= Jimmy Roberts (composer) =

American composer, pianist and entertainer

Jimmy Roberts is an American composer for the musical theater as well as a pianist and entertainer. His musical scores include: I Love You, You're Perfect, Now Change (1996) and The Thing About Men (2003), both with book and lyrics by Joe DiPietro.
He is a 1977 graduate of the Manhattan School of Music, where he studied with the noted pianist, Constance Keene.

== Works and recognition ==
"I Love You, You're Perfect, Now Change," nominated for Best Musical by both the Outer Critics Circle and the Drama Desk, became the second-longest running Off Broadway musical in theater history (6,000 performances), and was translated into numerous languages, including Chinese, Korean, Spanish, German, French, Catalan, Hebrew, Czech, Romanian and Hungarian. "The Thing About Men" was voted Best Musical of the 2003/2004 season, by the New York Outer Critics Circle. His children's musical, "The Velveteen Rabbit" (1986, book and lyrics by James Still), toured the United States for a decade, and he contributed individual songs to two other Off Broadway revues, "A . . . My Name is Still Alice" and "Pets!" (lyrics by June Siegel). He also composed "The Truth About Light" (2007) with British playwright/lyricist Warner Brown. That show has not yet been produced.

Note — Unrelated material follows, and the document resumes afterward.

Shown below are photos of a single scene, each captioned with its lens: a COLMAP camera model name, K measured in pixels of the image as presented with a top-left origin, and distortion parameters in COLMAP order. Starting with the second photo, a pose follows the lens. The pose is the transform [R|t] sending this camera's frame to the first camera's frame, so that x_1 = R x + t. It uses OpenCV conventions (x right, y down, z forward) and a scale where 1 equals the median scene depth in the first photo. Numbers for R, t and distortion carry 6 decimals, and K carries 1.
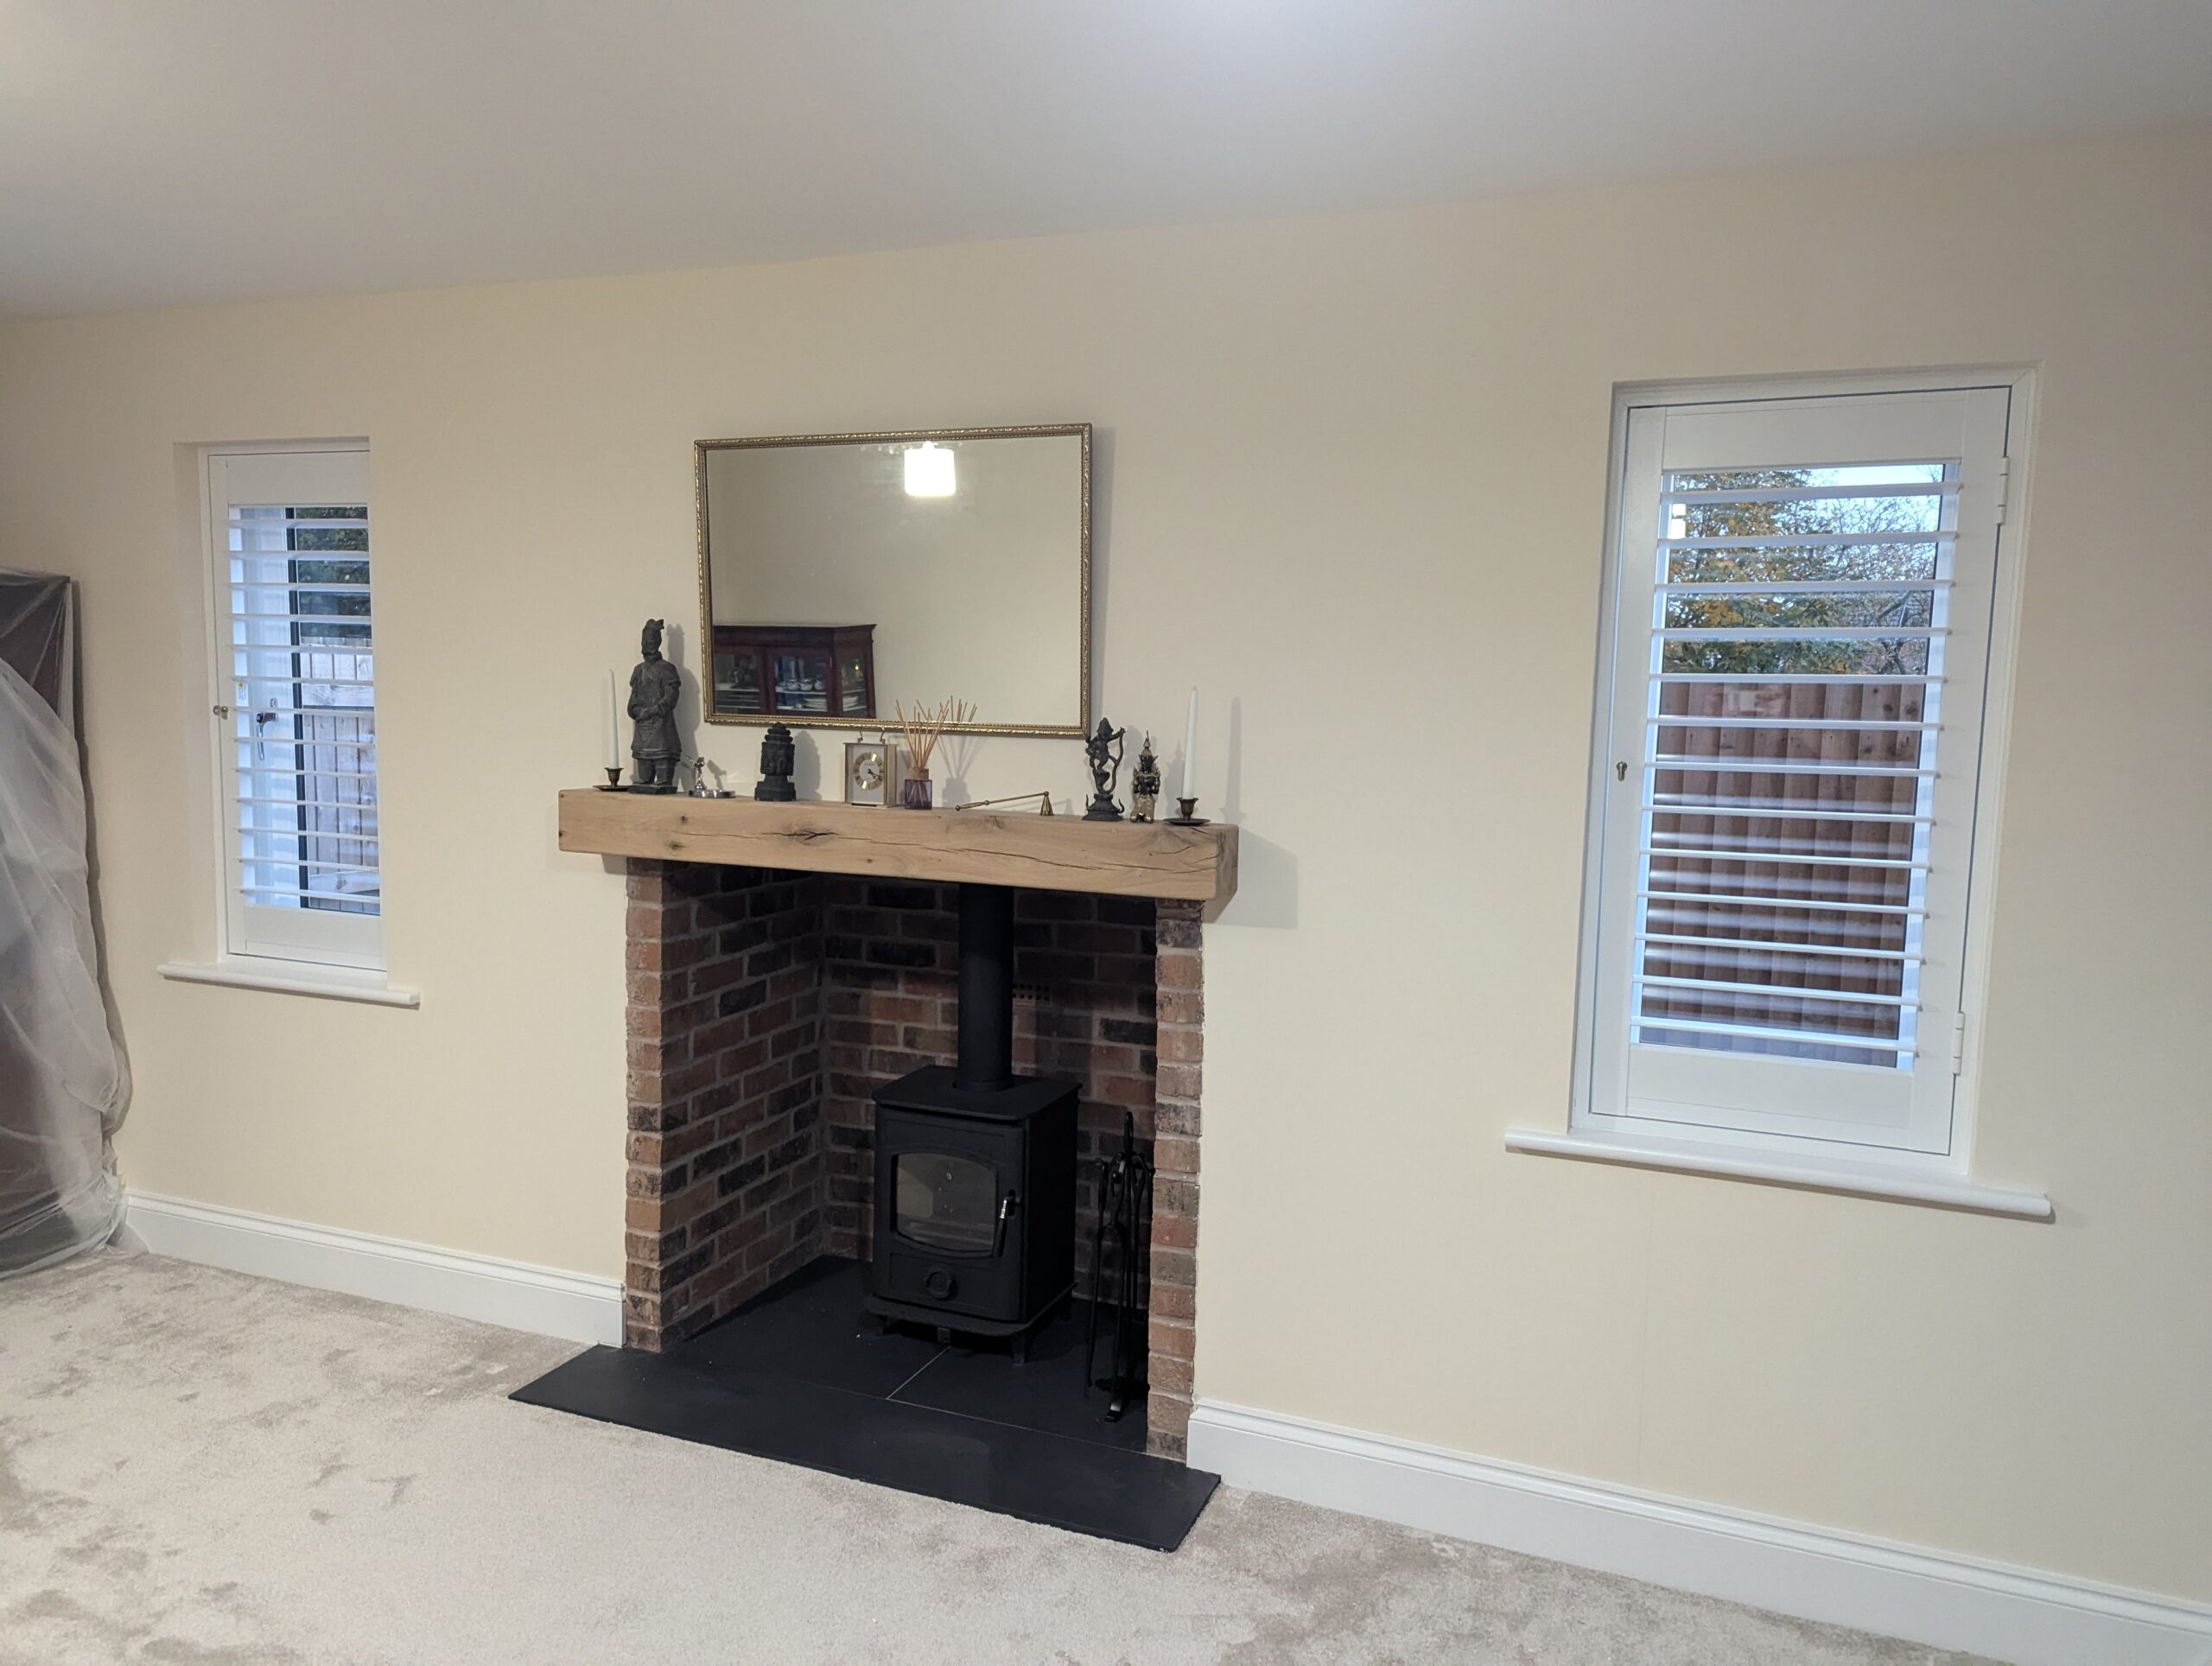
lens RADIAL K [[1576.3, 0, 1104.2], [0, 1576.3, 838.2], [0, 0, 1]] dist [0.057322, -0.023561]
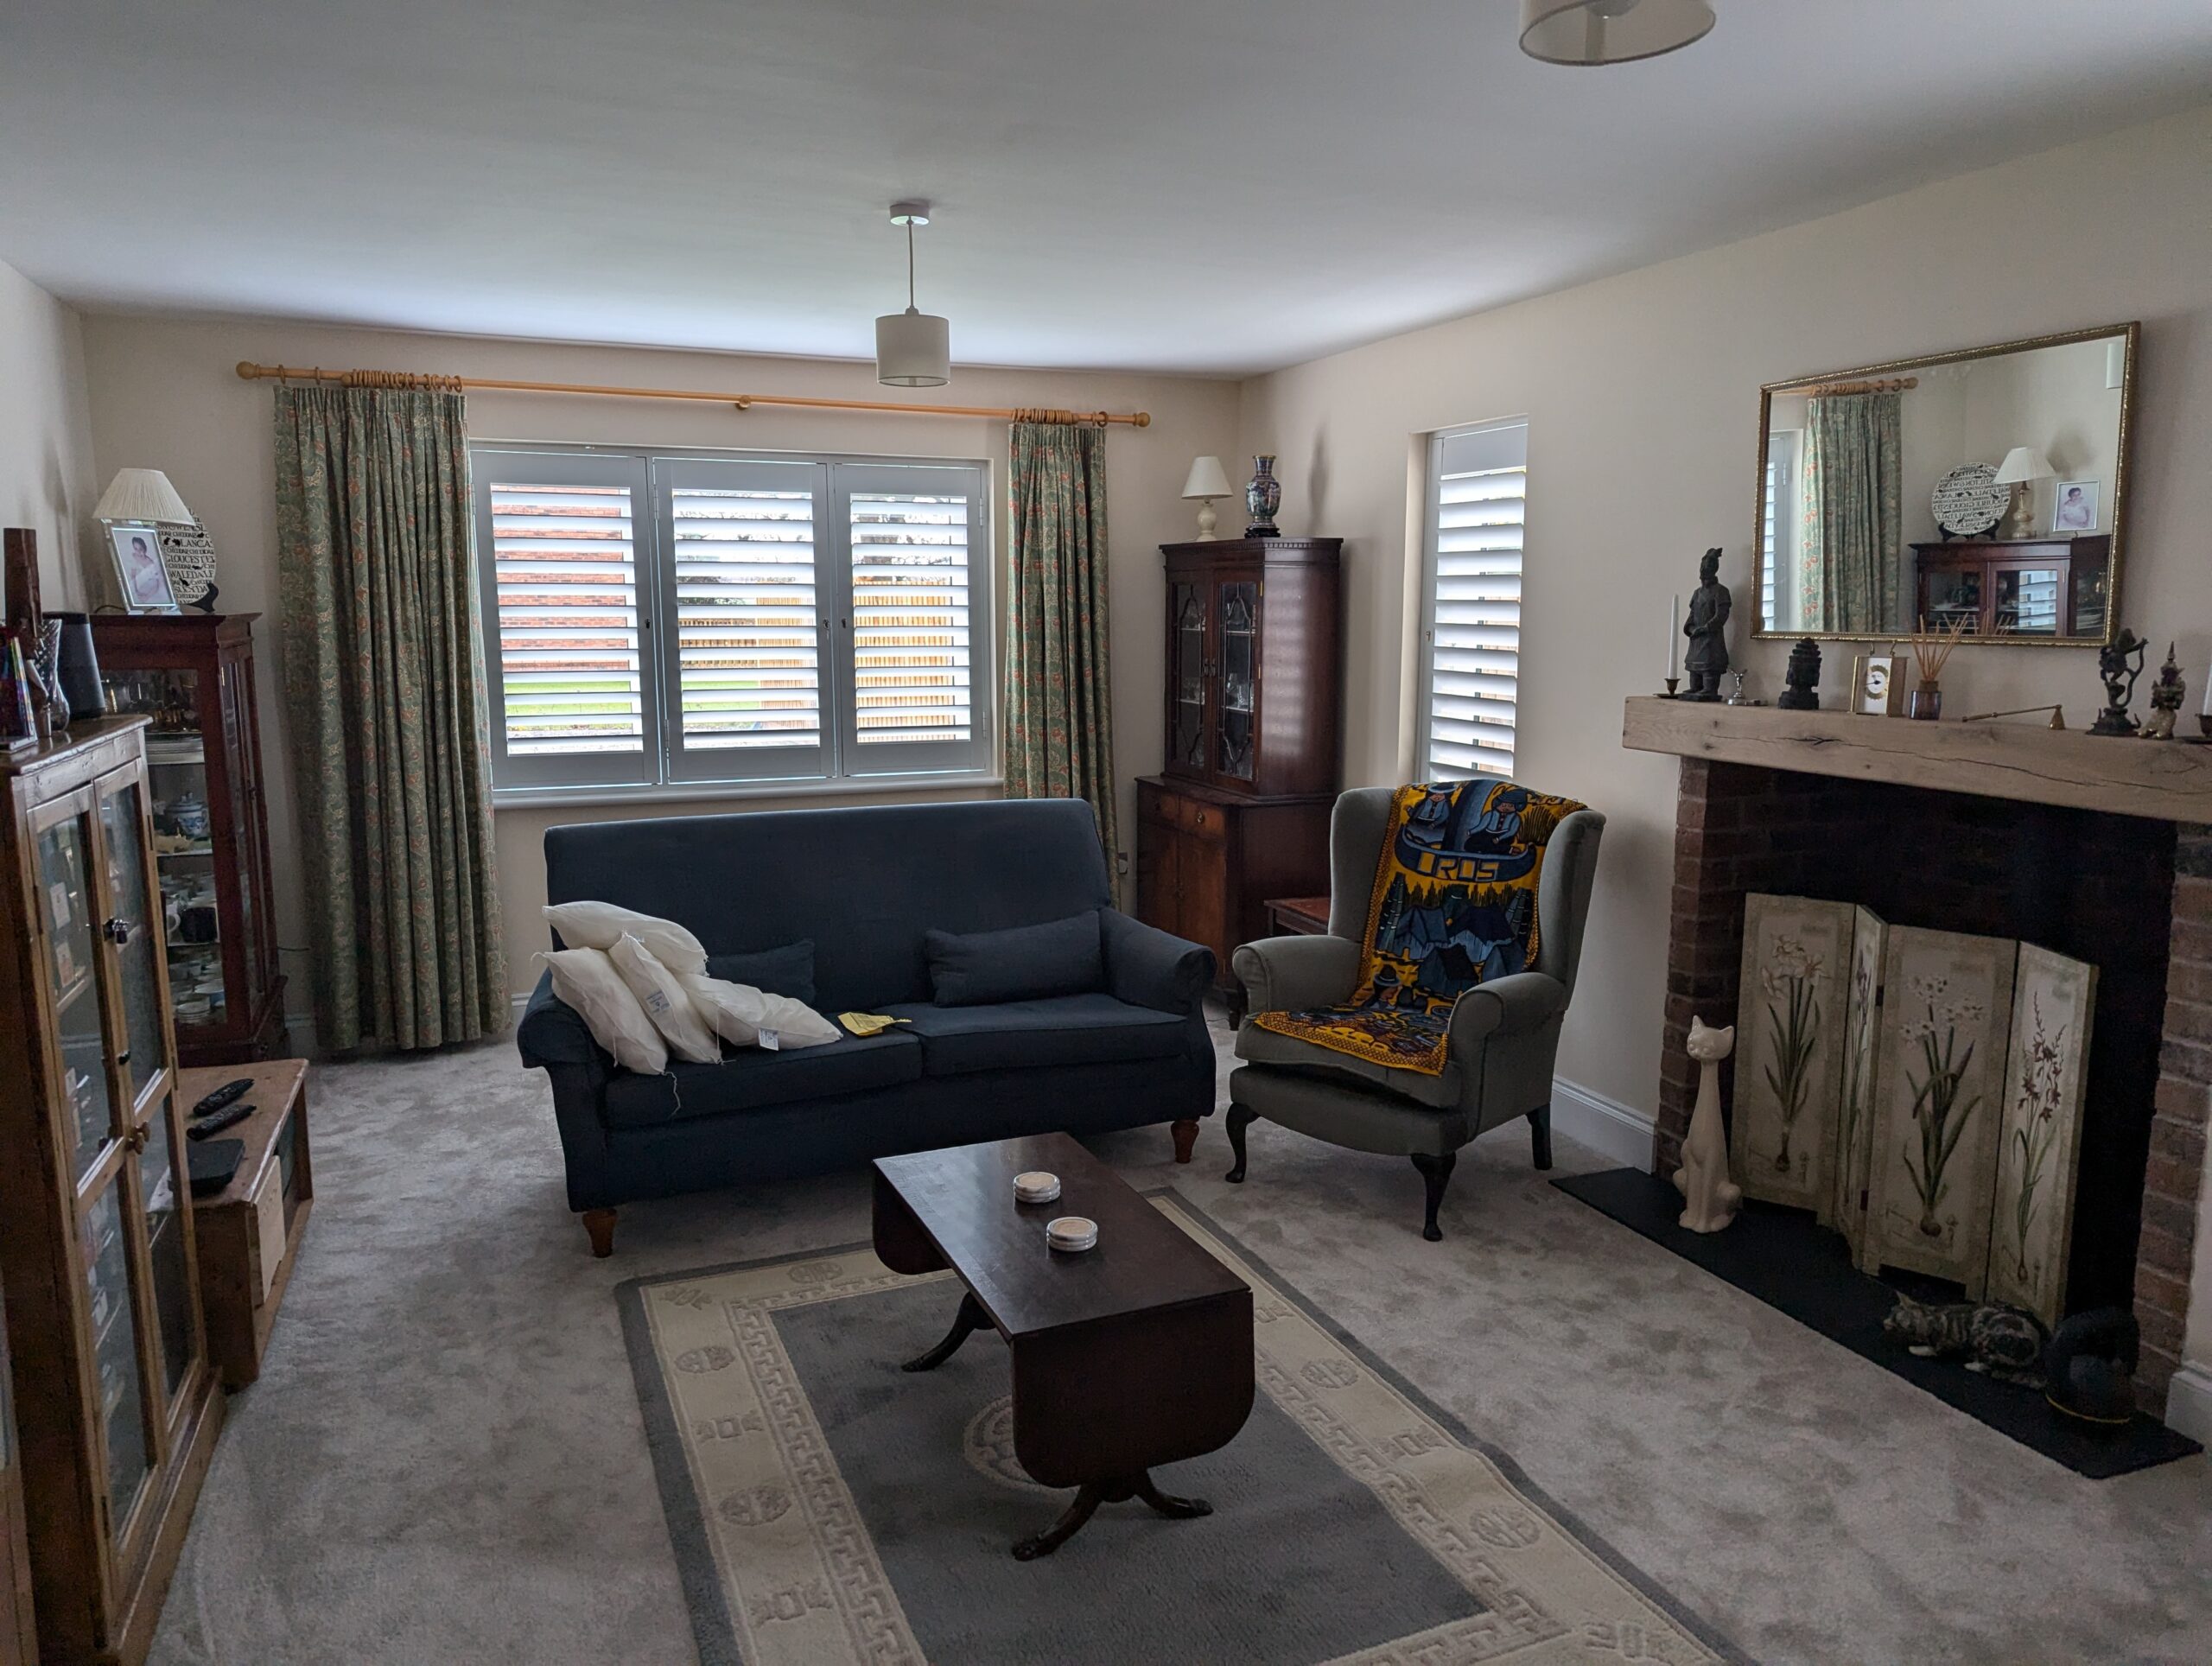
lens RADIAL K [[1576.3, 0, 1101.3], [0, 1576.3, 834.5], [0, 0, 1]] dist [0.057322, -0.023561]
pose [[0.685052, 0.086680, -0.723319, 0.277620], [-0.058200, 0.996234, 0.064265, 0.020636], [0.726166, -0.001928, 0.687517, -0.115025]]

Among his compositions are two commissioned works: "The Heart of the Matter" (2008), with words by poet Dana Gioia, performed at the Guggenheim Museum, New York; and "I Sing, I Pray" (2007), written for Cantor Roslyn Barak, Congregation Emanu-El, San Francisco. Mr. Roberts also created and performed special piano arrangements for the Grand Piano Marathon at Merkin Concert Hall (2008), and gave a lecture/demonstration at the Newark School of the Arts for the Leonard Bernstein 90th birthday celebration.

As a pianist and performer, Jimmy Roberts devises programs that blend classical and popular music (including Gershwin and Broadway), comedy and song. He has appeared at Merkin Concert Hall, the Time Warner Center, the 92nd Street Y, Steinway Hall and the "Music at Meyer" series in San Francisco. He was guest artist at the Newark School of the Arts in New Jersey, the Cab Calloway School of the Arts, in Wilmington, Delaware, and St. Francis College (Brooklyn). In the summer of 2010, he was guest artist at the inaugural season of the Buck Hill/Skytop Music Festival in Pennsylvania.

The original cast recordings for his shows were recorded on the following record labels: "I Love You, You’re Perfect, Now Change" (Varese-Sarabande Records); "The Thing About Men" (DRG Records). Both shows are administered by The Rodgers and Hammerstein Organization.

His newest musical, “Welcome to the Big Dipper,” written with librettists Catherine Filloux and John Daggett is slated for production in New York during the 2024/2025 season.

== Personal life ==
Jimmy Roberts was born in 1952 in New York City but was raised in the town of Great Neck, NY. He graduated from John. L. Miller Great Neck North High School in the Class of 1970. Jimmy's grandfather was a cantor and rabbi and his grandmother played organ and piano.